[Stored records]
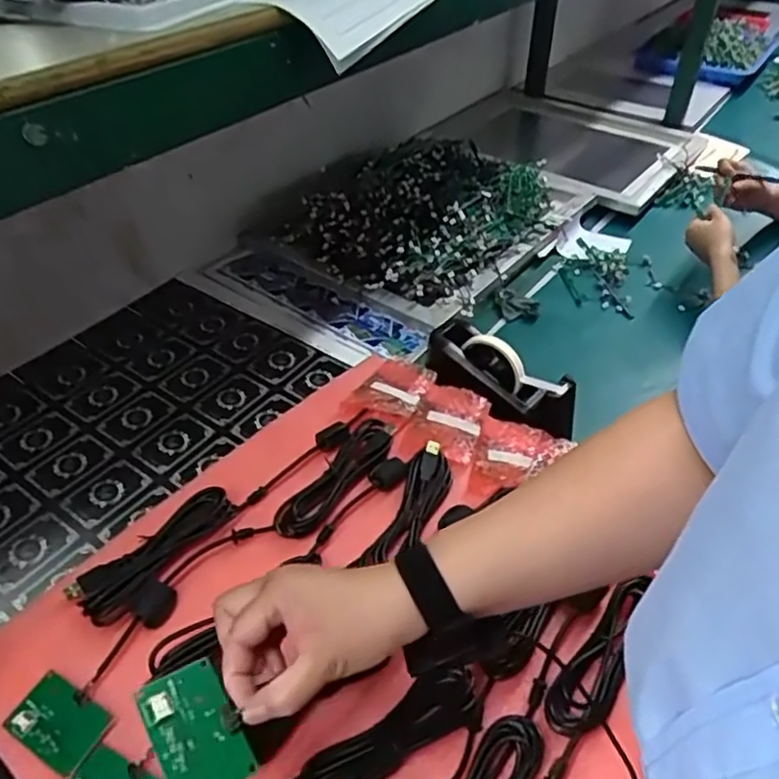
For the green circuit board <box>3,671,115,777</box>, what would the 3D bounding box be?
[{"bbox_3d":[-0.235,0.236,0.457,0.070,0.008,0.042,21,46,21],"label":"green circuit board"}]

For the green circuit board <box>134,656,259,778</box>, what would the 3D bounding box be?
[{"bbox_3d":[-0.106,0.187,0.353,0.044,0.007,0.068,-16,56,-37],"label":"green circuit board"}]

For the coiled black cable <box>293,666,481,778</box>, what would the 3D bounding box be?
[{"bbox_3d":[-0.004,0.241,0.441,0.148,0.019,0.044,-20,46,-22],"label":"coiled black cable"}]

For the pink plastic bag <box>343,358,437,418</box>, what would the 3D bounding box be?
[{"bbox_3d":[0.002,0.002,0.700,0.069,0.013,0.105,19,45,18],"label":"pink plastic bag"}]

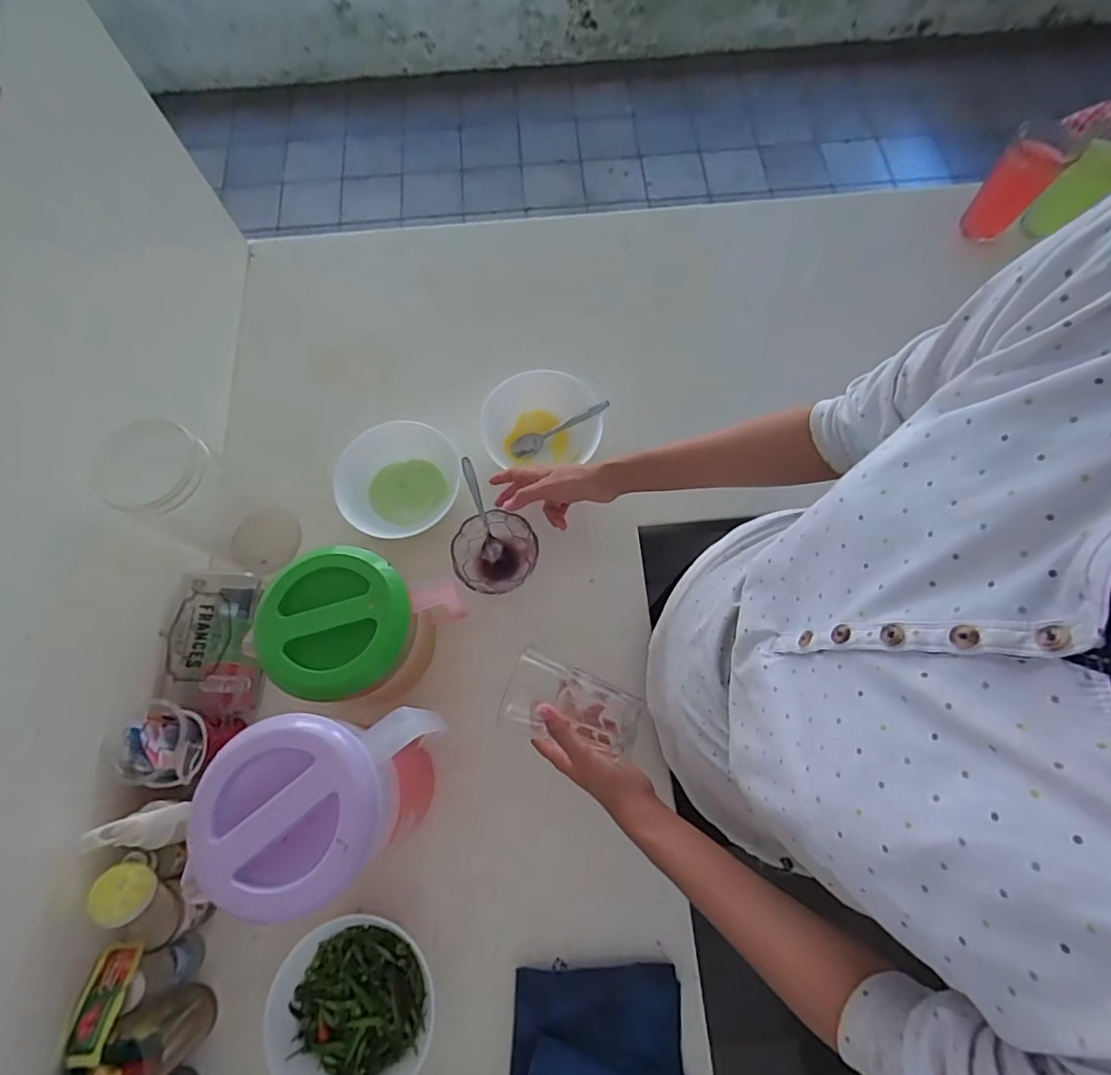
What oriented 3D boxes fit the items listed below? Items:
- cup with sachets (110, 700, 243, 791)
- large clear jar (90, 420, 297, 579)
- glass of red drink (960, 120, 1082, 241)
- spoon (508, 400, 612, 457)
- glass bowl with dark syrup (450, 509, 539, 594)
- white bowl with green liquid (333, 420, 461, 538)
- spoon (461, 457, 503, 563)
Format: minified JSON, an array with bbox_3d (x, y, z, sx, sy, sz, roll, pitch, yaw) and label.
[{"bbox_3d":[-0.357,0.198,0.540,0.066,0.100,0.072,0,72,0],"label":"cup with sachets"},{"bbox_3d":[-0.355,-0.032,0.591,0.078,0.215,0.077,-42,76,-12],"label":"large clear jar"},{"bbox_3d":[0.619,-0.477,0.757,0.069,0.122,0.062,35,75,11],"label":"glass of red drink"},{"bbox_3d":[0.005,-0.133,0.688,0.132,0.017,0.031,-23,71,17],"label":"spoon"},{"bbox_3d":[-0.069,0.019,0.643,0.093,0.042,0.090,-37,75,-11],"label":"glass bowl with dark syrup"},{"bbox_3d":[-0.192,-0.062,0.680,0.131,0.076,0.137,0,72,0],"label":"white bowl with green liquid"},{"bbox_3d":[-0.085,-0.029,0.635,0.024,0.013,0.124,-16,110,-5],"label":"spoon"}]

Problem details:
Each of the entries above must be copied exactly, but the pictures stay out.

Answer below:
For the green circuit board <box>3,671,115,777</box>, what would the 3D bounding box be?
[{"bbox_3d":[-0.235,0.236,0.457,0.070,0.008,0.042,21,46,21],"label":"green circuit board"}]

For the green circuit board <box>134,656,259,778</box>, what would the 3D bounding box be?
[{"bbox_3d":[-0.106,0.187,0.353,0.044,0.007,0.068,-16,56,-37],"label":"green circuit board"}]

For the coiled black cable <box>293,666,481,778</box>, what would the 3D bounding box be?
[{"bbox_3d":[-0.004,0.241,0.441,0.148,0.019,0.044,-20,46,-22],"label":"coiled black cable"}]

For the pink plastic bag <box>343,358,437,418</box>, what would the 3D bounding box be?
[{"bbox_3d":[0.002,0.002,0.700,0.069,0.013,0.105,19,45,18],"label":"pink plastic bag"}]

What oriented 3D boxes fit the items listed below? Items:
- cup with sachets (110, 700, 243, 791)
- large clear jar (90, 420, 297, 579)
- glass of red drink (960, 120, 1082, 241)
- spoon (508, 400, 612, 457)
- glass bowl with dark syrup (450, 509, 539, 594)
- white bowl with green liquid (333, 420, 461, 538)
- spoon (461, 457, 503, 563)
Format: minified JSON, an array with bbox_3d (x, y, z, sx, sy, sz, roll, pitch, yaw) and label.
[{"bbox_3d":[-0.357,0.198,0.540,0.066,0.100,0.072,0,72,0],"label":"cup with sachets"},{"bbox_3d":[-0.355,-0.032,0.591,0.078,0.215,0.077,-42,76,-12],"label":"large clear jar"},{"bbox_3d":[0.619,-0.477,0.757,0.069,0.122,0.062,35,75,11],"label":"glass of red drink"},{"bbox_3d":[0.005,-0.133,0.688,0.132,0.017,0.031,-23,71,17],"label":"spoon"},{"bbox_3d":[-0.069,0.019,0.643,0.093,0.042,0.090,-37,75,-11],"label":"glass bowl with dark syrup"},{"bbox_3d":[-0.192,-0.062,0.680,0.131,0.076,0.137,0,72,0],"label":"white bowl with green liquid"},{"bbox_3d":[-0.085,-0.029,0.635,0.024,0.013,0.124,-16,110,-5],"label":"spoon"}]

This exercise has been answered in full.